Excerpt provided:

--- START ---

Stocks don’t care for now, but stay on your toes because sometimes the realization happens late and suddenly, like Wile E. Coyote running off a cliff and hanging in the air for a few beats before gravity takes over.
The most interesting stock news of the past week was the sharp 14% tumble taken by Walgreens (WBA). The big drugstore chain said it faced its most difficult quarter since its 2014 acquisition of Alliance Boots.
The retailer fell short of analysts’ profit expectations for the latest quarter and warned that challenging economic conditions, including falling generic drug prices, will weigh on earnings throughout the year.
Walgreens is no tech hotshot with an uneven earnings stream. Rather, it’s like a utility where you can buy aspirin, milk and Halloween candy. Companies like this are supposed to be slow, steady and largely bulletproof. So, it’s no wonder that investors worry Walgreens could be at the beginning of a rough earnings period.
S&P 500 companies are projected to report a 4% profit contraction from a year earlier, the broad index’s first quarter of negative earnings growth since 2016. Profit estimates for subsequent quarters continue to fall, raising the likelihood of an earnings recession.
Some investors and analysts say estimates for subsequent quarters this year likely need to come down further to reflect the rough economic terrain companies like Walgreens have warned about.
Adding to investors’ economic trepidations was a drop in orders for long-lasting factory goods in February following three straight months of growth. A sharp decline in civilian aircraft orders contributed to a 1.6% pullback in orders for durable goods in February from January.

--- END ---

Page images and text read from them:
--- START ---

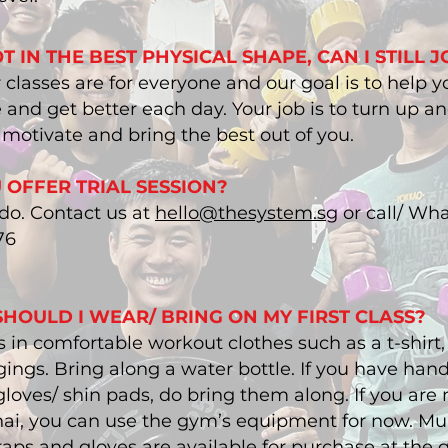
T IN THE BEST PHYSICAL SHAPE, CAN I STILL J
r classes are for everyone and our goal is to help y
and get better each day. Your job is to turn up a
o motivate and bring the best out of you.
 OFFER TRIAL SESSION?
 do. Contact us at
hello@thesystem.sg
or call/ Wh
76
HOULD I WEAR/ BRING ON MY FIRST CLASS?
 in comfortable workout clothes such as a t-shirt, 
ings. Bring along a water bottle. If you have han
loves/ shin pads, do bring them along. If you are
ai, you can use the gym’s equipment for now. Mu
aps and gloves are available for purchase at the 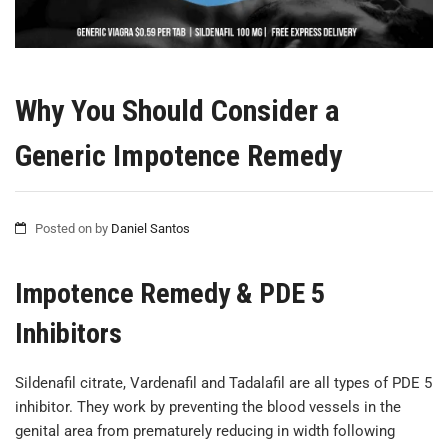
Why You Should Consider a
Generic Impotence Remedy
Posted on
by
Daniel Santos
Impotence Remedy & PDE 5
Inhibitors
Sildenafil citrate, Vardenafil and Tadalafil are all types of PDE 5
inhibitor. They work by preventing the blood vessels in the
genital area from prematurely reducing in width following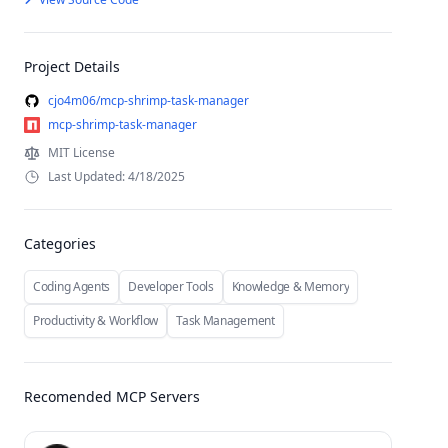
Project Details
cjo4m06/mcp-shrimp-task-manager
mcp-shrimp-task-manager
MIT License
Last Updated: 4/18/2025
Categories
Coding Agents
Developer Tools
Knowledge & Memory
Productivity & Workflow
Task Management
Recomended MCP Servers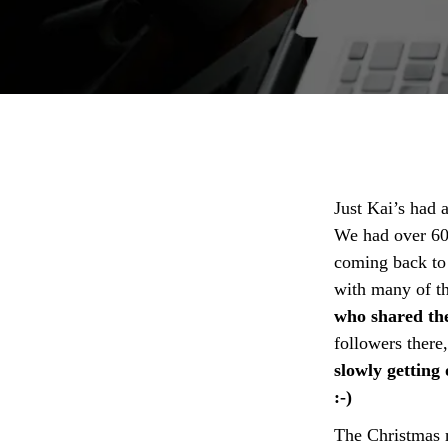
Just Kai’s had 
We had over 60
coming back to
with many of t
who shared th
followers there
slowly getting
:-)
The Christmas 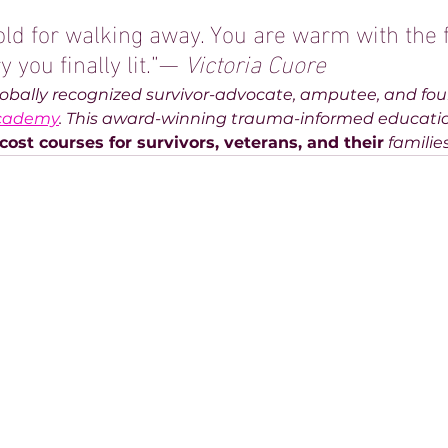
old for walking away. You are warm with the f
 you finally lit.”— 
Victoria Cuore
globally recognized survivor-advocate, amputee, and fou
Academy
. This award-winning trauma-informed educati
cost courses for survivors, veterans, and their
 familie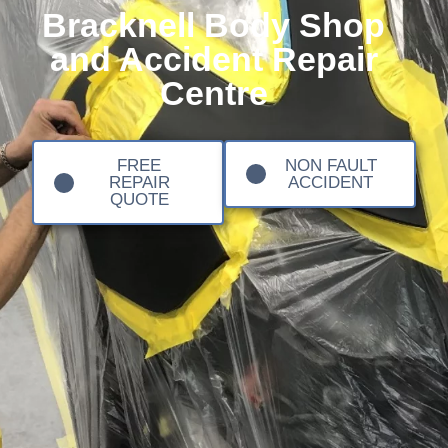
Bracknell Body Shop
and Accident Repair
Centre
FREE
NON FAULT
REPAIR
ACCIDENT
QUOTE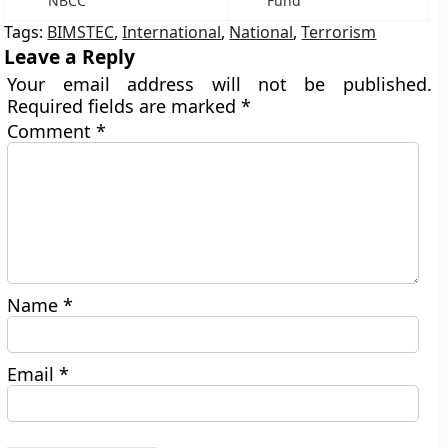
NBCC
Fund
Tags:
BIMSTEC
,
International
,
National
,
Terrorism
Leave a Reply
Your email address will not be published.
Required fields are marked
*
Comment
*
Name
*
Email
*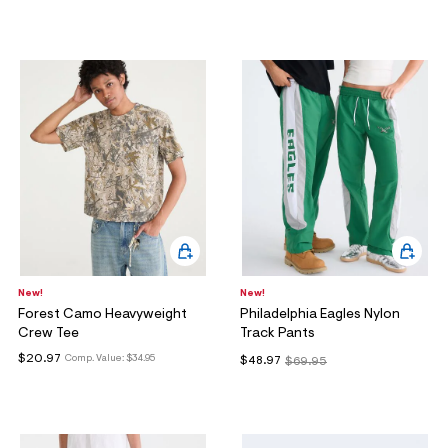
New!
New!
Forest Camo Heavyweight
Philadelphia Eagles Nylon
Crew Tee
Track Pants
$20.97
Comp. Value:
$34.95
$48.97
$69.95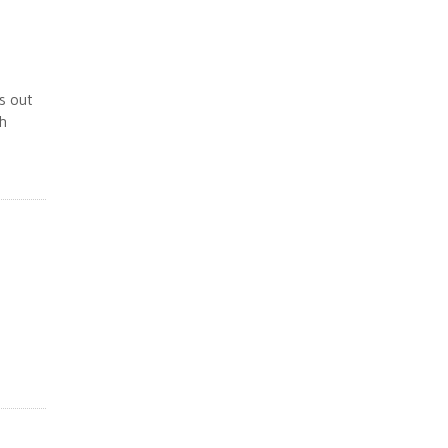
s out
sh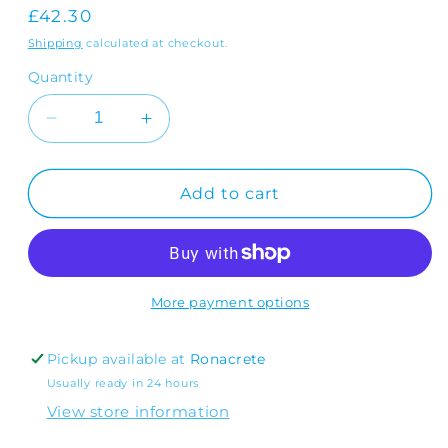
Regular
£42.30
price
Shipping
calculated at checkout.
Quantity
Decrease
Increase
quantity
quantity
for
for
RonaFloor
RonaFloor
Add to cart
Repair
Repair
1
1
Hour
Hour
6-
6-
50mm
50mm
More payment options
Pickup available at
Ronacrete
Usually ready in 24 hours
View store information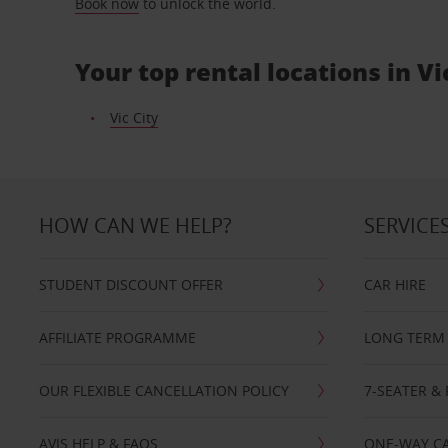
Book now
to unlock the world.
Your top rental locations in Vi
Vic City
HOW CAN WE HELP?
SERVICE
STUDENT DISCOUNT OFFER
CAR HIRE
AFFILIATE PROGRAMME
LONG TERM 
OUR FLEXIBLE CANCELLATION POLICY
7-SEATER & 
AVIS HELP & FAQS
ONE-WAY CA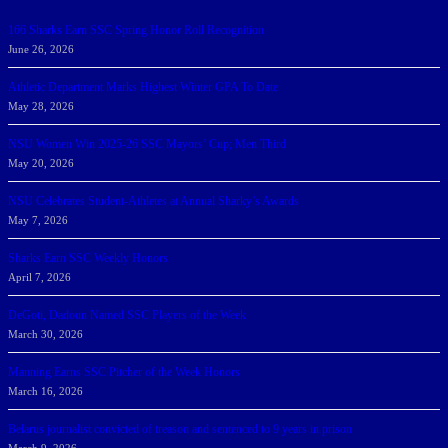
166 Sharks Earn SSC Spring Honor Roll Recognition
June 26, 2026
Athletic Department Marks Highest Winter GPA To Date
May 28, 2026
NSU Women Win 2025-26 SSC Mayors’ Cup; Men Third
May 20, 2026
NSU Celebrates Student-Athletes at Annual Sharky’s Awards
May 7, 2026
Sharks Earn SSC Weekly Honors
April 7, 2026
DeGoti, Dadoun Named SSC Players of the Week
March 30, 2026
Manning Earns SSC Pitcher of the Week Honors
March 16, 2026
Belarus journalist convicted of treason and sentenced to 9 years in prison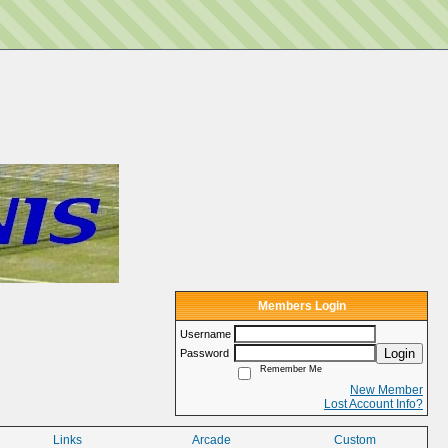
Members Login
Username
Login
Password
Remember Me
New Member
Lost Account Info?
Links
Arcade
Custom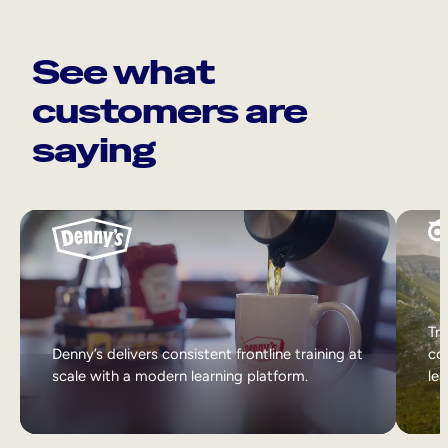
See what
customers are
saying
Tri
Denny’s delivers consistent frontline training at
col
scale with a modern learning platform.
lea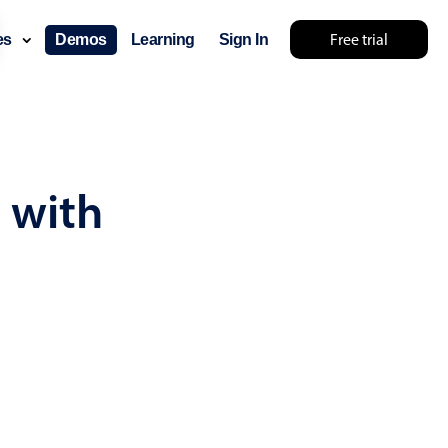
Free trial
ces
Demos
Learning
Sign In
... try something else 🤷
 with
use cases
lendar
der scheduling
e shift planning
rant shift management
sting
with custom tooltips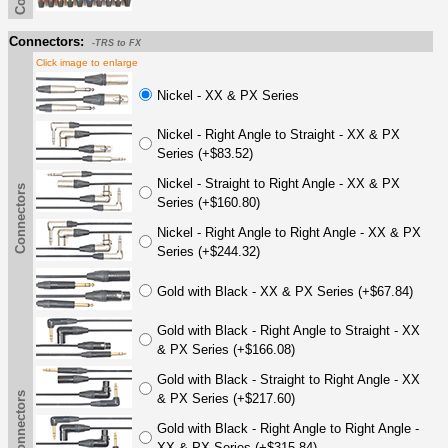
Connectors:
-TRS to FX
Click image to enlarge
Nickel - XX & PX Series
Nickel - Right Angle to Straight - XX & PX
Series (+$83.52)
Nickel - Straight to Right Angle - XX & PX
Connectors
Series (+$160.80)
Nickel - Right Angle to Right Angle - XX & PX
Series (+$244.32)
Gold with Black - XX & PX Series (+$67.84)
Gold with Black - Right Angle to Straight - XX
& PX Series (+$166.08)
Gold with Black - Straight to Right Angle - XX
Connectors
& PX Series (+$217.60)
Gold with Black - Right Angle to Right Angle -
XX & PX Series (+$315.84)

--- END ---

Problem requirements: Repeat the passage from the text about stocks and Walgreens, beginning at the words "The most interesting" and stopping after the words "throughout the year.". Work only from the text about stocks and Walgreens, not from the material.

Task response:
The most interesting stock news of the past week was the sharp 14% tumble taken by Walgreens (WBA). The big drugstore chain said it faced its most difficult quarter since its 2014 acquisition of Alliance Boots.
The retailer fell short of analysts’ profit expectations for the latest quarter and warned that challenging economic conditions, including falling generic drug prices, will weigh on earnings throughout the year.